# Moving 20" to 34 1/2" fish from my 15,000 to my 52,000 gallon tank



## arapaimag (Dec 6, 2007)

A look at a few more fish that were caught in my 15,000 and moved to my 52,000. 




The fish moved:

11 year old 33" Pterodoras granulosus (Armando, Bacu, blind cat) bought at Big Al's Aquarium Services on Dundas St in Mississauga Ontario in 1999 at 7" for $26.95.

12 year old 20" and 23" Paratilapia aureum? (Tilapia like you see in the grocery store) given to me by a fellow player on my basketball team Bret Patriquin of Ajax/Pickering Ontario in 1998 at 3".

10 year old 34 1/2" Lepisosttus osseus (Long nose gar) a rescue fish given to me by Jerry Draper owner of The Tropical Fish Room in Brantford Ontario in 2000 at 11".

11 year old 28 1/2" Scleropages aureus (Red tail golden arowana) bought at Dragon Aquarium on Dundas St in Mississauga Ontario in 1999 from Steve and Shelley at 5" for $1,300 (a good price at the time but since the 2007/2008 they have dropped to the $500 range).

The fishermen/women include:

Nikki my daughter and Richard my son in law.

Terry Clements (Fever) from Fergus Ontario an african cichlid breeder, motorcycle hobbyist and moderator on the Kitchener Waterloo Aquarium Society cichlid threads on their forum.

Jeff Mountjoy from Midland Ontario a hobbyist with Pangasius sanitswongi and large cichlids, a member of the new Barrie and Region Aquarium Society and works for Martin Mills Inc a pet food manufacturer and source for my trout and koi pellets.

Noel Nathaniel from Brampton Ontario a hobbyist and former Hamilton Aquarium Society president.

Anthony McAslin from Brantford Ontario a hobbyist, Discus importer and president of the Cambridge Aquarium Society.
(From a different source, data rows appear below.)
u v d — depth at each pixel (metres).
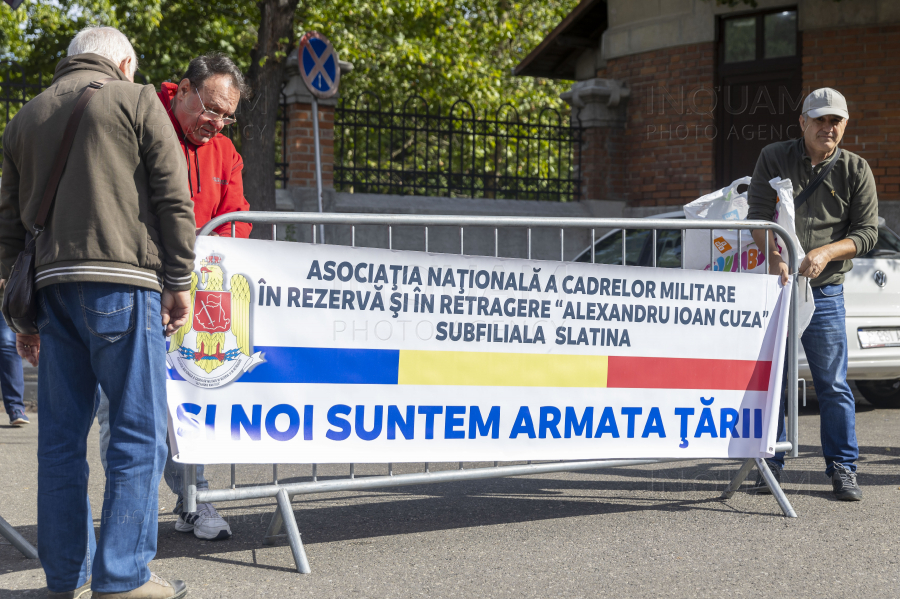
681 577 3.13
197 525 3.62
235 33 19.97
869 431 6.23
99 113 2.65
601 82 12.77
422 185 12.34
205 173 3.65
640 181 12.78
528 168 12.96
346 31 16.56
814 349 4.36
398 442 3.46
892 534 3.68
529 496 4.39
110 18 17.30
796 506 4.14
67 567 2.80
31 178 2.72
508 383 3.62
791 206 4.13
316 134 10.05
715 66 12.09
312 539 3.63
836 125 4.28
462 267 3.54
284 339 3.29
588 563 3.29
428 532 3.73
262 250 3.26
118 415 2.74
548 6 22.72
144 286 2.72
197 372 3.18
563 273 3.70
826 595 2.96
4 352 6.36
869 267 6.52
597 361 3.76
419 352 3.48
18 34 17.67
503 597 2.93
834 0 11.05
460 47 19.34
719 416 3.98
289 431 3.30
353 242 3.39
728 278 3.97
Simon Luffman (SimonL on MFK) from Oakville Ontario true monster fish keeper, a University student, works at Aquatic Kingdom in Mississauga and former fish room manager at Big Al's Aquarium Services in Oakville.


----------



## gucci17 (Oct 11, 2007)

28 1/2" RTG! That's impressive! Can't wait to check out the video when I get home.


----------



## arapaimag (Dec 6, 2007)

gucci17 said:


> 28 1/2" RTG! That's impressive! Can't wait to check out the video when I get home.


I have two of them.

The one that was already in the 52,000 is actually about 1" longer.


----------



## 50seven (Feb 14, 2010)

WOW! I just watched some of your youtube vids, you have a HUGE TANK! Pretty cool fish in there too, great work!


----------



## pat3612 (Jan 29, 2008)

Wow that was freaking amazing very beautiful fish and tanks nice job.


----------



## Cory (May 2, 2008)

Hey there, amazing video! Are you the somewhat notorious fellow from a small Ontario town who saved up and built the amazing underground massive aquarium? I ask because I figure there aren't too many folks in the world, let alone Ontario with that kind of setup . I saw a very long build thread for it at MFK a while back. If so, great to see you on the forums; your tank is an inspiration for me .


----------



## arapaimag (Dec 6, 2007)

Cory said:


> Hey there, amazing video! Are you the somewhat notorious fellow from a small Ontario town who saved up and built the amazing underground massive aquarium? I ask because I figure there aren't too many folks in the world, let alone Ontario with that kind of setup . I saw a very long build thread for it at MFK a while back. If so, great to see you on the forums; your tank is an inspiration for me .


Thanks for the kind words

Yes it probably is me you are thinking of. A lot of the tank is actually above ground (I have a walk out basement).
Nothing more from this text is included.